For Canada's 1,200-plus craft breweries, fighting for the same customers on the same streets, a genuinely dog-welcoming room is a durable advantage that costs nothing and cannot be copied by changing a recipe.
Real Worries, Already Handled
Food safety, allergies, bites and worker safety are legitimate interests. The honest answer is that responsible venues already manage every one of them, safely, in the provinces where indoor access is allowed.
Dogs stay on a short, fixed lead, at floor level, never on furniture and well clear of the bar, the lines and the glassware. Water goes in the dog's own bowl, never in house glassware. A separated, ventilated dog-free zone and clear signage at the door means anyone with an allergy, asthma or simply a preference can choose before they enter, so nobody is ambushed. Under Canadian law strict liability for a dog rests with its owner, not the venue. Staff are never asked to handle the animals. Any aggression means immediate removal and a ban, no second chance. None of this is theoretical. It is what the venues already open are doing.
So that regulators do not have to build a rulebook from a blank page, The Roch Society has written one.

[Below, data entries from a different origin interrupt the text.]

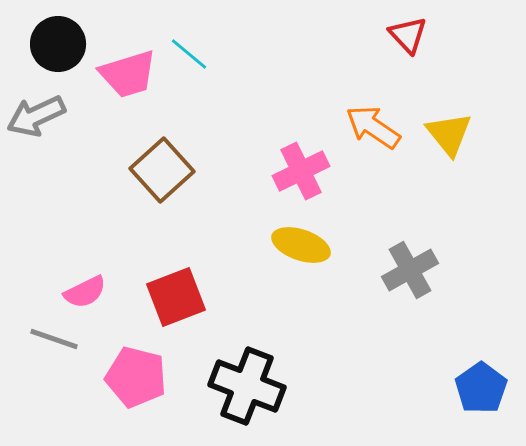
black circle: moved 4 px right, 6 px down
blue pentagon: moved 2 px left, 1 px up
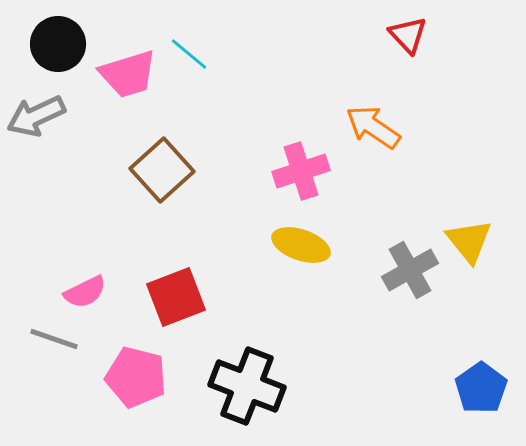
yellow triangle: moved 20 px right, 107 px down
pink cross: rotated 8 degrees clockwise
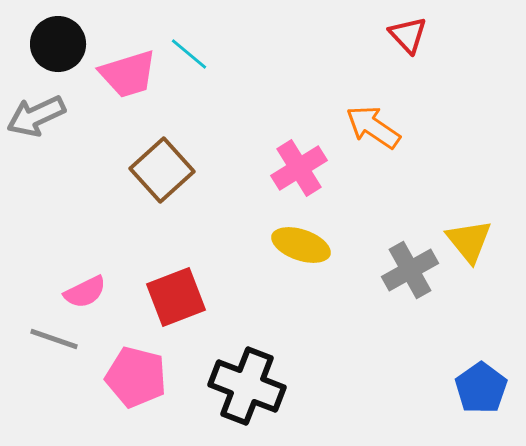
pink cross: moved 2 px left, 3 px up; rotated 14 degrees counterclockwise
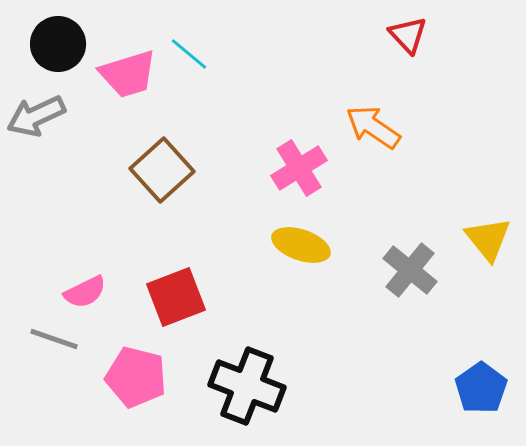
yellow triangle: moved 19 px right, 2 px up
gray cross: rotated 22 degrees counterclockwise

The Dog Friendly Barcode is a voluntary safety standard for no-kitchen venues, free to adopt and free to certify against, that reduces to six plain rules short enough to fit in a window and strict enough for a health inspector to sign off. Behind the six headline rules sits a full, hostile-audited operational standard, drawing the sharp line we insist on: this governs pet dogs only and does nothing, ever, to qualify the absolute access rights of a certified service animal anywhere on the premises.
A Clean, Popular, No-Cost Win
What we are asking for is modest and the route is well understood. The power sits with each province, not Ottawa, and in every case the change can be made by the responsible minister through regulation, without a vote of the legislature, exactly as Ontario did in 2019 and Alberta did when it cut its patio red tape in 2022. We bank the easy wins first, build a record of safe operation, and use each one as the evidence for the next.
The campaign is run by volunteers, on organic reach and word of mouth. It is strictly non-partisan, asks nothing of the public purse and solicits no donations. The Roch Society provides the evidence, the standard and the certification, and charges nobody for any of it. It is a reform that takes nothing from anyone.
This is the same work Roch does everywhere, moving past the empty "pet-friendly" sticker in the window to a real, measurable standard that an owner, a venue and an inspector can all trust. We have made the full case to policymakers in a white paper, Let The Dogs In, with the law, the evidence and the Barcode set out together. Read the whole case, and add your name, at letdogsin.com.
Canada's taprooms are community anchors, the places where a neighbourhood meets and local life is poured into a glass. Dogs belong in that picture, not on the pavement outside it. The principle is sound, the evidence is in and the path is clear.
Where there is no kitchen, there is no reason. Let dogs in!